THE TASK ▸
Show all lines of the entries in which the word "labels" is found.

[Collected data]
#####
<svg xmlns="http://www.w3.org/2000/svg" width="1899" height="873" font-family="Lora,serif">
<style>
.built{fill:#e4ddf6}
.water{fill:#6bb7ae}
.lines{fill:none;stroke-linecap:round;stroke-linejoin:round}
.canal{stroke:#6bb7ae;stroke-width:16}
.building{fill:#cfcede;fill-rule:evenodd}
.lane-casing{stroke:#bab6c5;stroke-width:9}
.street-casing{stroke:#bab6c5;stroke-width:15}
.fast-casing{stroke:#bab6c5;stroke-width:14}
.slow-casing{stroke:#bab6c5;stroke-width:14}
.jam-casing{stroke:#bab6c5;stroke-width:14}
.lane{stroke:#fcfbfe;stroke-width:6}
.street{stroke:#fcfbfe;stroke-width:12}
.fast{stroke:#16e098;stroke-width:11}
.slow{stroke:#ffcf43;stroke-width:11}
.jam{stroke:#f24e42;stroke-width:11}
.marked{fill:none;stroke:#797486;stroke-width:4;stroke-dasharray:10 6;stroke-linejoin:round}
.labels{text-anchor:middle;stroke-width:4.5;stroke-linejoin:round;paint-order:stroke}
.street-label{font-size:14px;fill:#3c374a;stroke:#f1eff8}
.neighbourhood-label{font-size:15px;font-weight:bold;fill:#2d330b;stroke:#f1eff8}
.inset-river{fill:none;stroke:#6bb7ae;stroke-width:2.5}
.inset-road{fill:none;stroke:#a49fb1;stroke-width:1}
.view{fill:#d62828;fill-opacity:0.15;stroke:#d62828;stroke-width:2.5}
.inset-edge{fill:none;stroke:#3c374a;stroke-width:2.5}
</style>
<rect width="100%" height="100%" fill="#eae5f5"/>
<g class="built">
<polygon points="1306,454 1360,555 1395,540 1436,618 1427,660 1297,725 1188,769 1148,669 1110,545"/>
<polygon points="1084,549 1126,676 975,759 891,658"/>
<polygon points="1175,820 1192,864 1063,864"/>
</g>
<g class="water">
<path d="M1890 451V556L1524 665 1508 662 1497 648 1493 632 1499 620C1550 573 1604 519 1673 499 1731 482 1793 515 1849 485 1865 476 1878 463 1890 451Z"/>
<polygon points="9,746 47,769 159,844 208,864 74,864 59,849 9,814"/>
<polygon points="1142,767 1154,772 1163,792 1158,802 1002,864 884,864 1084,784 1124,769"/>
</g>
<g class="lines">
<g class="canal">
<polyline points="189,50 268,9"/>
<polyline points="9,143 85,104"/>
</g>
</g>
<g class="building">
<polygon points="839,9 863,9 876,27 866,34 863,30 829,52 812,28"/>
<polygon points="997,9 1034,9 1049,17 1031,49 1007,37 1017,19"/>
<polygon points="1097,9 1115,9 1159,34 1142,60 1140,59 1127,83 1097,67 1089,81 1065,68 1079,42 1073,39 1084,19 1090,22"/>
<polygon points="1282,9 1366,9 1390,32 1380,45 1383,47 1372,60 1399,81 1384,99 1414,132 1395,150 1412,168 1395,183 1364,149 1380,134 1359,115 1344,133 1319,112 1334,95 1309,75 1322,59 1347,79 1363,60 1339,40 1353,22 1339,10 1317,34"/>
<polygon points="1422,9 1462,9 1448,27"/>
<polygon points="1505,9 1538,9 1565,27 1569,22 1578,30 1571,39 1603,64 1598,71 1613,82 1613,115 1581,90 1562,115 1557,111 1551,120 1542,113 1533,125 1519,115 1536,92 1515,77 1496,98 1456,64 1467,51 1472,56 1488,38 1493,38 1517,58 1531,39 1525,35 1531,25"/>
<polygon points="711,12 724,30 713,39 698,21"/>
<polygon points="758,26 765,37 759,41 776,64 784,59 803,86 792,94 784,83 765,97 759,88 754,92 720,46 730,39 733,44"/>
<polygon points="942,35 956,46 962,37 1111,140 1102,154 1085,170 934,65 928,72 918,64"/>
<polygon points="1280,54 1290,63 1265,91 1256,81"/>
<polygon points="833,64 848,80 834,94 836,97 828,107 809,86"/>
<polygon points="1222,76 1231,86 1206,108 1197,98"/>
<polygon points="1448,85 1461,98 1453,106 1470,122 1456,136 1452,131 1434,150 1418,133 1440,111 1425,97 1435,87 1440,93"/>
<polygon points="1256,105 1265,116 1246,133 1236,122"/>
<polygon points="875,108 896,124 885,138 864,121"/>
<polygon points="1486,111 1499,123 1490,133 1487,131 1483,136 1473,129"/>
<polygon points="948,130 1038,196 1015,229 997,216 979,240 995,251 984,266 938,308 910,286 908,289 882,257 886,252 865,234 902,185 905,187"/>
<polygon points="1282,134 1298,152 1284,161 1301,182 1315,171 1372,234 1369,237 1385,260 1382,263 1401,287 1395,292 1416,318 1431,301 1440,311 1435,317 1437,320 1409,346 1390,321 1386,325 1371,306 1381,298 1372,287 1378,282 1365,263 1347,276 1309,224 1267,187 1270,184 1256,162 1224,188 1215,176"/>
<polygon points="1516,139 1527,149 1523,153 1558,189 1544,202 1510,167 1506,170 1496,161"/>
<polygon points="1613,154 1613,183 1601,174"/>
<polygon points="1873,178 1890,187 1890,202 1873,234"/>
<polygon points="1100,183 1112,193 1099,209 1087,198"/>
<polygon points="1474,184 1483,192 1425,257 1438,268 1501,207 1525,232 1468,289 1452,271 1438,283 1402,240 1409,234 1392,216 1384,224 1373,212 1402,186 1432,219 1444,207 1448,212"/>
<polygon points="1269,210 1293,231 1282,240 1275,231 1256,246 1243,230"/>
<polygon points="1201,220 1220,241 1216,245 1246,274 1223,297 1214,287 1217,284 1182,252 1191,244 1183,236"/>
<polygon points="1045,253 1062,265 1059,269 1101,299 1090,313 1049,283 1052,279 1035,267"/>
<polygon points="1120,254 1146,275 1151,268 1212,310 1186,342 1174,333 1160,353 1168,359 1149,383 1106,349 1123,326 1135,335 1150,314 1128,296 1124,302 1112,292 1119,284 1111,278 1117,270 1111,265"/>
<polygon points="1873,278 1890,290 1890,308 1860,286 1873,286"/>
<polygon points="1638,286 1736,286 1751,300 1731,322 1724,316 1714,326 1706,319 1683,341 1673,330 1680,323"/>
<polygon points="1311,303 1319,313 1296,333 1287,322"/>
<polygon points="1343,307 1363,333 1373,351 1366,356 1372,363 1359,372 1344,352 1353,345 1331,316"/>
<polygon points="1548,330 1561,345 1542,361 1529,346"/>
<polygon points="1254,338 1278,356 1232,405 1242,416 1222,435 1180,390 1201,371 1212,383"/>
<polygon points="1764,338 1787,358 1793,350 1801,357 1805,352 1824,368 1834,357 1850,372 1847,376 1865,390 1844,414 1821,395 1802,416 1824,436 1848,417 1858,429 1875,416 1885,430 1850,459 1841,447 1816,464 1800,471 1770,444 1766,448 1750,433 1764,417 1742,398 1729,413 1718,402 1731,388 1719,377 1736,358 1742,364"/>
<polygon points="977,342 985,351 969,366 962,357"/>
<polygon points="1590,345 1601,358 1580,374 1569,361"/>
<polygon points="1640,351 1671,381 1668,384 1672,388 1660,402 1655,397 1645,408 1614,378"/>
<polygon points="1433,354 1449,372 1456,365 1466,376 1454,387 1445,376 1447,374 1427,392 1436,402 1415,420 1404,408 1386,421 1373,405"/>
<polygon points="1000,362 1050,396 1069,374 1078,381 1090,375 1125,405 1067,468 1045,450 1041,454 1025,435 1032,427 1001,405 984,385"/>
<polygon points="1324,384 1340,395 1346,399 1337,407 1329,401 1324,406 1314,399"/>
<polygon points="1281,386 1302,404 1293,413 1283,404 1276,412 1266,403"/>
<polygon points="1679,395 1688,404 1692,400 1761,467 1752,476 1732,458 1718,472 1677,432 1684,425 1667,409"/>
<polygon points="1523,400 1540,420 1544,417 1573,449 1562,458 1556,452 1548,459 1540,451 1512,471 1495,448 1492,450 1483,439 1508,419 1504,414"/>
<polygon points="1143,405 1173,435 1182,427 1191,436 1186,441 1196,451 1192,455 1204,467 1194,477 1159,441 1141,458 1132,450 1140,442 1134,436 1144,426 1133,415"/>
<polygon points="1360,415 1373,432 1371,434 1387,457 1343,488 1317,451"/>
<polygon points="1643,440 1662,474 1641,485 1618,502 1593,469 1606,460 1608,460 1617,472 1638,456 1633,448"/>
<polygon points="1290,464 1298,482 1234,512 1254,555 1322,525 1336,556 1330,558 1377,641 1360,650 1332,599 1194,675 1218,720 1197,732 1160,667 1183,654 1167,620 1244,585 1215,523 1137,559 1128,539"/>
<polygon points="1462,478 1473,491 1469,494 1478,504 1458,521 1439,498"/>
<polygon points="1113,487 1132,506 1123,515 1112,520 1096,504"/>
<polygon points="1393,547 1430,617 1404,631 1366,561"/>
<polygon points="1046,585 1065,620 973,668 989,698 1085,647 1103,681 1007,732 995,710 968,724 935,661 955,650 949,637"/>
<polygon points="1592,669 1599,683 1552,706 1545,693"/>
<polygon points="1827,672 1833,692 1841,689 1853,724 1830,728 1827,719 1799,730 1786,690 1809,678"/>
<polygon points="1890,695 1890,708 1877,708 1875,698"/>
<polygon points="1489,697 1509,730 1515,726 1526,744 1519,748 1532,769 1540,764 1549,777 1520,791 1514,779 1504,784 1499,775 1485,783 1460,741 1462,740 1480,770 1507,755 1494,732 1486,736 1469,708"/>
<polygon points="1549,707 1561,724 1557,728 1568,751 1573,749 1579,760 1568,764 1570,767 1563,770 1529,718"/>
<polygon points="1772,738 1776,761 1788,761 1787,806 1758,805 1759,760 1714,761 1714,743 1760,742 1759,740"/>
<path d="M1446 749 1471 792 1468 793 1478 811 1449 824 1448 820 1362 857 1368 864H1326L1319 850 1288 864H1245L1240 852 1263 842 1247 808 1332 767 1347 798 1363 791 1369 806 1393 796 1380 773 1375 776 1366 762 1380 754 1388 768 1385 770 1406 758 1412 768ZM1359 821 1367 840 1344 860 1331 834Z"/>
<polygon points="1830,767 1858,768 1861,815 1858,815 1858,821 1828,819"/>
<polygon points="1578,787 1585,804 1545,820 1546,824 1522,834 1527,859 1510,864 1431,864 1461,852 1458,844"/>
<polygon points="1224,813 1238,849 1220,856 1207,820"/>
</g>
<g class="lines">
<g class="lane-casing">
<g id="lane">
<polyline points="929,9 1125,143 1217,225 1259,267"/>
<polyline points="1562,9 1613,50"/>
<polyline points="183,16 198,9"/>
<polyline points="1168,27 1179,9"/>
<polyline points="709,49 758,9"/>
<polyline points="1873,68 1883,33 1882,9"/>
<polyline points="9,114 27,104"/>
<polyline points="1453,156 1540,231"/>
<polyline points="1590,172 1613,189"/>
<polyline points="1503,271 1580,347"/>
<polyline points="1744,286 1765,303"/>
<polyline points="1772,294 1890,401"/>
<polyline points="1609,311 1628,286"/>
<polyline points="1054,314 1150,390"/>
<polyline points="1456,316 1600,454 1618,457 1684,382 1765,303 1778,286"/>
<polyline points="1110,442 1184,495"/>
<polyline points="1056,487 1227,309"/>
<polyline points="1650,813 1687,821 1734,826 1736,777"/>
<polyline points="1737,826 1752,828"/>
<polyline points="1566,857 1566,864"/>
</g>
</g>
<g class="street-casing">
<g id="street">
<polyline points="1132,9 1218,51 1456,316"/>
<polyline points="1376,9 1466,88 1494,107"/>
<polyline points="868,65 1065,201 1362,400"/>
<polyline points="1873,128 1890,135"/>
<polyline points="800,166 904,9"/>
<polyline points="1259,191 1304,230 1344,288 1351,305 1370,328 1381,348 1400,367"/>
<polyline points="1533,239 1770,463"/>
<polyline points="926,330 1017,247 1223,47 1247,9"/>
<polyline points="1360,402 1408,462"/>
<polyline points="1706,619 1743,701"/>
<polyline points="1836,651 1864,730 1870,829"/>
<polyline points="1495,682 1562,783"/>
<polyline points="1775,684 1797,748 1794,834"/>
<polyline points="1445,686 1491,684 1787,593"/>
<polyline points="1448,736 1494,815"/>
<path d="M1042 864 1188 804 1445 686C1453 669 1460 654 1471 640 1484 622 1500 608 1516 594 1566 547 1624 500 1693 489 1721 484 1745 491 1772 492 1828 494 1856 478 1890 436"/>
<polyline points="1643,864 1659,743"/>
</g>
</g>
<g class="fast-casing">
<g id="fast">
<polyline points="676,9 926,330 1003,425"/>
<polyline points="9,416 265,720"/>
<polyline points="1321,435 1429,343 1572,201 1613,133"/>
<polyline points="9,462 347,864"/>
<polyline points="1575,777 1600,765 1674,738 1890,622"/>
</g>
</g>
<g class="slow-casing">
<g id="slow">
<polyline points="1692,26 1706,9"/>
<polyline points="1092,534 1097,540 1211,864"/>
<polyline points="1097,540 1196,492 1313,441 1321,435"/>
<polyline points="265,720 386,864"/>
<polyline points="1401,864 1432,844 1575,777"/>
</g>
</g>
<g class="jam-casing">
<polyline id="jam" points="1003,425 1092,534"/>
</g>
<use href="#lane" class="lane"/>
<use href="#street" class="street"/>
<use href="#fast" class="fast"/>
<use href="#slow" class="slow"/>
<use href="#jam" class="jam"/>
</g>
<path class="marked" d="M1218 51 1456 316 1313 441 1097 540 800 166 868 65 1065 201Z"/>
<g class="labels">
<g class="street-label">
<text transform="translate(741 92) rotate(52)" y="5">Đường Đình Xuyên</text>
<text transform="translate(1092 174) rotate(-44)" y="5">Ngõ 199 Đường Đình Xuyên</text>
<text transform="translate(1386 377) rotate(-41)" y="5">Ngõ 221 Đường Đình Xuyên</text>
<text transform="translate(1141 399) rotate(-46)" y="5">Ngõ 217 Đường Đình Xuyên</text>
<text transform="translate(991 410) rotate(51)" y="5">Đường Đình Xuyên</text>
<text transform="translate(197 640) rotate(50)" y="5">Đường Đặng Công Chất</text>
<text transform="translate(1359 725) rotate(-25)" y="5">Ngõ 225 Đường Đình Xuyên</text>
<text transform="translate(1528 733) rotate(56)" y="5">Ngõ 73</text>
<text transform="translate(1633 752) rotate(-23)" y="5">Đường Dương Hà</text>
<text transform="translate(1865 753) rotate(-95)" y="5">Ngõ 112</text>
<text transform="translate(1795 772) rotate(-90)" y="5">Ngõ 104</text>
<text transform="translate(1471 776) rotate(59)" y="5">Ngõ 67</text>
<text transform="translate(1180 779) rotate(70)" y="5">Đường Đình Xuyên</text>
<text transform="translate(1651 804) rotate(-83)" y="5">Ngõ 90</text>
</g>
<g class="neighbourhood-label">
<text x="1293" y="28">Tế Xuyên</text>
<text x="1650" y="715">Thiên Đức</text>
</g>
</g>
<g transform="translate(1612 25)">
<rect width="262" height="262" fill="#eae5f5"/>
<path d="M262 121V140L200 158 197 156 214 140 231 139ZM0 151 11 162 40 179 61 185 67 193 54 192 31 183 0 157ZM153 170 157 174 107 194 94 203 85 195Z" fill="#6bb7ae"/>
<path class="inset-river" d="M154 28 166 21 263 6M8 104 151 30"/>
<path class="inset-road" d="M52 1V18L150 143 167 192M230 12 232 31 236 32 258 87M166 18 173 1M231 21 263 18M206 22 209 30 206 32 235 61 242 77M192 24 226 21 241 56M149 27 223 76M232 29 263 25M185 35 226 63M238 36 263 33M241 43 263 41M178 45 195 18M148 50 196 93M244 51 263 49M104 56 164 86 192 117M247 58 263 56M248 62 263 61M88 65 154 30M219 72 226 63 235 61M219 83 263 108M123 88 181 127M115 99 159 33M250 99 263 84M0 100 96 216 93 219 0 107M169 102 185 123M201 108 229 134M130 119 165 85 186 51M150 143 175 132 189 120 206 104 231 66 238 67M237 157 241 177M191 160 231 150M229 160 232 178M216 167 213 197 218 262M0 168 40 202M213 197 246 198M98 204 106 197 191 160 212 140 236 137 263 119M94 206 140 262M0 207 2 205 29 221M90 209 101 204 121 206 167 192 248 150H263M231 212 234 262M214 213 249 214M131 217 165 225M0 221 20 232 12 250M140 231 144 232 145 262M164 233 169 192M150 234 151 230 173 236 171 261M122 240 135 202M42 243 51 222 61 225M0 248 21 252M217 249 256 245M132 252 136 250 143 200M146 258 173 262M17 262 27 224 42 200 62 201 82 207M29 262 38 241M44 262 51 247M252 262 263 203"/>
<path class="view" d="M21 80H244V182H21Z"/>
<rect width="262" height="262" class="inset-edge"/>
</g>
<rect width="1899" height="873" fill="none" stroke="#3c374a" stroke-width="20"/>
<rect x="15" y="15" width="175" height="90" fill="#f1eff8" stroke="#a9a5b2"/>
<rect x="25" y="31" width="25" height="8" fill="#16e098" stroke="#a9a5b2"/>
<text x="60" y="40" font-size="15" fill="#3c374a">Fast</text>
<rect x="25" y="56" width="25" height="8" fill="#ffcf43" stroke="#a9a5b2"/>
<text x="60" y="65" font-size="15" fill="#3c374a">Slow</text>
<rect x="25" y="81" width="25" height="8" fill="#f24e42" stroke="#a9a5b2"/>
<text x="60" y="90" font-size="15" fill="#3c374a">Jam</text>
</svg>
#####
EXERCISE RESPONSE ▸
.labels{text-anchor:middle;stroke-width:4.5;stroke-linejoin:round;paint-order:stroke}
<g class="labels">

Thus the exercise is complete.